##### Provided entries #####

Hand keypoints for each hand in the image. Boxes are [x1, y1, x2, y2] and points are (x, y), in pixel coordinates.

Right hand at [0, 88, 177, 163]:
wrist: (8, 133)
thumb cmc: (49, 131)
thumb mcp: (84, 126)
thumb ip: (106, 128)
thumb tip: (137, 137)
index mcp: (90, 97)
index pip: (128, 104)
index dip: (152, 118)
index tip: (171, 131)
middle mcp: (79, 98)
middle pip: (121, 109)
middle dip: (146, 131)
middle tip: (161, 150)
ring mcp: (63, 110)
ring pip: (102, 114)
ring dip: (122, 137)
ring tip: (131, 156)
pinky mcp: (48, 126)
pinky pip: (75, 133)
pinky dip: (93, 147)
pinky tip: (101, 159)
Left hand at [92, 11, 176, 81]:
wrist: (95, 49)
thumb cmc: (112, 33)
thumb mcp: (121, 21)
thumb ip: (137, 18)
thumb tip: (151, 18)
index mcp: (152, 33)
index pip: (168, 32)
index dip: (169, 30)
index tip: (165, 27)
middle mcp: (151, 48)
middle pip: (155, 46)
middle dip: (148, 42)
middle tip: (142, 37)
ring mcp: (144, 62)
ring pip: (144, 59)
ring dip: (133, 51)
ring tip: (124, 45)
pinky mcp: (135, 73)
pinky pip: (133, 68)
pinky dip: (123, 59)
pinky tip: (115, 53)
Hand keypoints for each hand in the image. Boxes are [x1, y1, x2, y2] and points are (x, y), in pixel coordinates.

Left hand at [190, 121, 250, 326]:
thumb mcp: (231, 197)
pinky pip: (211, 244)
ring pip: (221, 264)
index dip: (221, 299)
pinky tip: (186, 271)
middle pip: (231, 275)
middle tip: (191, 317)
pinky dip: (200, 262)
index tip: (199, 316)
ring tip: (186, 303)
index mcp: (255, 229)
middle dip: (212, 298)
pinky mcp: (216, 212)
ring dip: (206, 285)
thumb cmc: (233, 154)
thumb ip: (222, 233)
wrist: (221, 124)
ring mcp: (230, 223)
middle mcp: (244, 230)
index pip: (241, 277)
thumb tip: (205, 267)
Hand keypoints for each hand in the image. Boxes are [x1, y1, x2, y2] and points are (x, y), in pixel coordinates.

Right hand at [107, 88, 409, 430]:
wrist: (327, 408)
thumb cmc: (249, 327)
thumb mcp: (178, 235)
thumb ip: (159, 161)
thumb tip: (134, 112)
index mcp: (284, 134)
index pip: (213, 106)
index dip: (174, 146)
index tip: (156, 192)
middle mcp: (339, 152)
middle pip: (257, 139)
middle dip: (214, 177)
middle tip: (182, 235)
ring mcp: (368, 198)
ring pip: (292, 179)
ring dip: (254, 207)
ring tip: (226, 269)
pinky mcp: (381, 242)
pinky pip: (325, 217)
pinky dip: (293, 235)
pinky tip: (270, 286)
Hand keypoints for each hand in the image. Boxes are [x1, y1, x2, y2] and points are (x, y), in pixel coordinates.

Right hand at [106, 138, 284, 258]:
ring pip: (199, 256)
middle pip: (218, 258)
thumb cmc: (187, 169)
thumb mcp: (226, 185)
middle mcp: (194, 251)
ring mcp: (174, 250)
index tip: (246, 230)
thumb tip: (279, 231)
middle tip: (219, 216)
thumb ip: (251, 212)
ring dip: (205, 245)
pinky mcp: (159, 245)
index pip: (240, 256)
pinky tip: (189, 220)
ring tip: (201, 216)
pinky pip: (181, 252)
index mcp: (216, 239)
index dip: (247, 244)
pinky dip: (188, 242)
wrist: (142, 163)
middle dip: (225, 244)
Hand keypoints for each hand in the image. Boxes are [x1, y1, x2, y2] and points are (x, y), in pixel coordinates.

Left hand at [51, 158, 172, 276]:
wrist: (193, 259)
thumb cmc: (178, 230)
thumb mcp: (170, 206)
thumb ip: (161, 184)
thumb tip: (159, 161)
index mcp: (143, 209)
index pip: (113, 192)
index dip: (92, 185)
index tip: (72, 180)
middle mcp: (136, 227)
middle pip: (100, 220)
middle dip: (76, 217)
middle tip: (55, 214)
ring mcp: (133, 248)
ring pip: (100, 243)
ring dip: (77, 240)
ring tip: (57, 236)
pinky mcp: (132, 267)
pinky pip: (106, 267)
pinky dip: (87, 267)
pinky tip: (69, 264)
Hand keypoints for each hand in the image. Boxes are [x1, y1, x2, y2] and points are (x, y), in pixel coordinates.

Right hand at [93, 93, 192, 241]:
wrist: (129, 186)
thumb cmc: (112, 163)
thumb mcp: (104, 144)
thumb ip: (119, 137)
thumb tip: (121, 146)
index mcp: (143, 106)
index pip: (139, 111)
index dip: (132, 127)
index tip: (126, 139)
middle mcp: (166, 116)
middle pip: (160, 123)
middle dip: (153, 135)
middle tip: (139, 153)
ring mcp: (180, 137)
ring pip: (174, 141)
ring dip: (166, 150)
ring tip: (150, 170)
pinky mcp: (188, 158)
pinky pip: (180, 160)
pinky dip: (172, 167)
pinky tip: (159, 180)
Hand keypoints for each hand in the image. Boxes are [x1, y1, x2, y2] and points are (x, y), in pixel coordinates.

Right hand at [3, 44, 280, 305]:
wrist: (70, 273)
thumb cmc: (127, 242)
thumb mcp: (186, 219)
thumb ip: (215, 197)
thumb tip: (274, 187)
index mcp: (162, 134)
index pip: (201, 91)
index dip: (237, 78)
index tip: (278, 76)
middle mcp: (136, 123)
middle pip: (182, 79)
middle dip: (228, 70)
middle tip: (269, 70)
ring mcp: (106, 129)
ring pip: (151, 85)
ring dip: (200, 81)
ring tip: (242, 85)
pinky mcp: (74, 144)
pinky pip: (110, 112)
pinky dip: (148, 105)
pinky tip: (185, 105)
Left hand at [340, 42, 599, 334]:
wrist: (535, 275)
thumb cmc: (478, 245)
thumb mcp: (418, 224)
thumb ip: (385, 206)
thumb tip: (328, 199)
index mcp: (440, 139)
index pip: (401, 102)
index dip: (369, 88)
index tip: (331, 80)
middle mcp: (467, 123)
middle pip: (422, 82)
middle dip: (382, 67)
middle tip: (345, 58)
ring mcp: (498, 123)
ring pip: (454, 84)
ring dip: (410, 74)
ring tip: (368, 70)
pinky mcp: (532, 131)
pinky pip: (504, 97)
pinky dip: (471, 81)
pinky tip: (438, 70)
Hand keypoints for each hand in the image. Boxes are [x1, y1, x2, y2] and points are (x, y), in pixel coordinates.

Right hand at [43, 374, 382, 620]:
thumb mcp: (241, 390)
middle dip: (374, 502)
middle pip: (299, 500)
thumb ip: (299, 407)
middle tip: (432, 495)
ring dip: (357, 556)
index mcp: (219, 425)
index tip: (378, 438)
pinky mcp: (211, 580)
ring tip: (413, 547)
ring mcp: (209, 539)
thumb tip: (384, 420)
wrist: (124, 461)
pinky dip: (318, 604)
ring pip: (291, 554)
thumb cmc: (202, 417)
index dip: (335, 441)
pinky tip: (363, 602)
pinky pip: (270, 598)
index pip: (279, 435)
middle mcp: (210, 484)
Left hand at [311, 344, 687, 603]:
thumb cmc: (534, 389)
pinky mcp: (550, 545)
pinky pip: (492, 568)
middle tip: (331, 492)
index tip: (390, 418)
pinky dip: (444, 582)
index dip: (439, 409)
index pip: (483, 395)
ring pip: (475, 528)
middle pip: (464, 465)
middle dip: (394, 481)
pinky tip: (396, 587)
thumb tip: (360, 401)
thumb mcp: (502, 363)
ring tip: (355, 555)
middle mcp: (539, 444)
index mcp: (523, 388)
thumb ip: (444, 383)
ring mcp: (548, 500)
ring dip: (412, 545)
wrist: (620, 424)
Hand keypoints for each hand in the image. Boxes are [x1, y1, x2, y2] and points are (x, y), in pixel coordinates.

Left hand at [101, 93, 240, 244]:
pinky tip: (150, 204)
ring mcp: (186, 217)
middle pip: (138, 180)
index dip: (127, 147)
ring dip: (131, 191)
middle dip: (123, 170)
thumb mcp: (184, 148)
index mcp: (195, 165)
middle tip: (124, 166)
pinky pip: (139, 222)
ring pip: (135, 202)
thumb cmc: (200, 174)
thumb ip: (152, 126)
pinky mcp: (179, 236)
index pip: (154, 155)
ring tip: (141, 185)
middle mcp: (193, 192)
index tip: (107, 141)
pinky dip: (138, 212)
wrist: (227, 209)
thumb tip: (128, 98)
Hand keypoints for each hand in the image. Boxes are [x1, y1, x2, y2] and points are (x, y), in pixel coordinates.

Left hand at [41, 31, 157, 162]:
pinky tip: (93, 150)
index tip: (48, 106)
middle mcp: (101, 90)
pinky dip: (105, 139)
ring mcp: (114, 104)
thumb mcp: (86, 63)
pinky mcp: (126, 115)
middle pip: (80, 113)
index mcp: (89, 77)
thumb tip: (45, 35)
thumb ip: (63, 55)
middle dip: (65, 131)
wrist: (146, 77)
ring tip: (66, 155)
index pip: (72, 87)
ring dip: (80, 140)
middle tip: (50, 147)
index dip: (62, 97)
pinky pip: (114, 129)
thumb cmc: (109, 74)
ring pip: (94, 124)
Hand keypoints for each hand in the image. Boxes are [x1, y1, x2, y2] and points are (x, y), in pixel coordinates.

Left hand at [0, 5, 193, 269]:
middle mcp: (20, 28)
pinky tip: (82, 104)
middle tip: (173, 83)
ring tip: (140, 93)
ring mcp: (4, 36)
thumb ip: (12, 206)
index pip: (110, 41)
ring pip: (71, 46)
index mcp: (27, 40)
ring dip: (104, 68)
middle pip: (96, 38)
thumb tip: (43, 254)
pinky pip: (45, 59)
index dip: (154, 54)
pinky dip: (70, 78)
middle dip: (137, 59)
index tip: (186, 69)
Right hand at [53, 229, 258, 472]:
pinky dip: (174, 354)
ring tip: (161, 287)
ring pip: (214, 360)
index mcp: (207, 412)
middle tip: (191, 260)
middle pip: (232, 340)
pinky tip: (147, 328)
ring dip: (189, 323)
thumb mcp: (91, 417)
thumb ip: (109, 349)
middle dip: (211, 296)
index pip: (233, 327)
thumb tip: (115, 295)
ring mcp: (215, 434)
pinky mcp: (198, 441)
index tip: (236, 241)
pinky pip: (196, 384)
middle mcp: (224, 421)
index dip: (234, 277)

#####

— What is expected —
Take the line that holds "middle pip: (80, 113)" as the first and the last line of the material as the final one. Print that span exactly, both ends included.

— Exercise answer —
middle pip: (80, 113)
index mcp: (89, 77)
thumb tip: (45, 35)
thumb ip: (63, 55)
middle dip: (65, 131)
wrist: (146, 77)
ring tip: (66, 155)
index pip: (72, 87)
ring dip: (80, 140)
middle tip: (50, 147)
index dip: (62, 97)
pinky pip: (114, 129)
thumb cmc: (109, 74)
ring pip: (94, 124)
Hand keypoints for each hand in the image. Boxes are [x1, y1, x2, y2] and points are (x, y), in pixel coordinates.

Left hand at [0, 5, 193, 269]:
middle mcp: (20, 28)
pinky tip: (82, 104)
middle tip: (173, 83)
ring tip: (140, 93)
ring mcp: (4, 36)
thumb ip: (12, 206)
index pip: (110, 41)
ring pip: (71, 46)
index mcp: (27, 40)
ring dip: (104, 68)
middle pip: (96, 38)
thumb tip: (43, 254)
pinky pip: (45, 59)
index dip: (154, 54)
pinky dip: (70, 78)
middle dip: (137, 59)
index tip: (186, 69)
Right hand at [53, 229, 258, 472]:
pinky dip: (174, 354)
ring tip: (161, 287)
ring pip: (214, 360)
index mcp: (207, 412)
middle tip: (191, 260)
middle pip: (232, 340)
pinky tip: (147, 328)
ring dip: (189, 323)
thumb mcp: (91, 417)
thumb ip: (109, 349)
middle dip: (211, 296)
index pip: (233, 327)
thumb tip: (115, 295)
ring mcp: (215, 434)
pinky mcp: (198, 441)
index tip: (236, 241)
pinky pip: (196, 384)
middle mcp: (224, 421)
index dip: (234, 277)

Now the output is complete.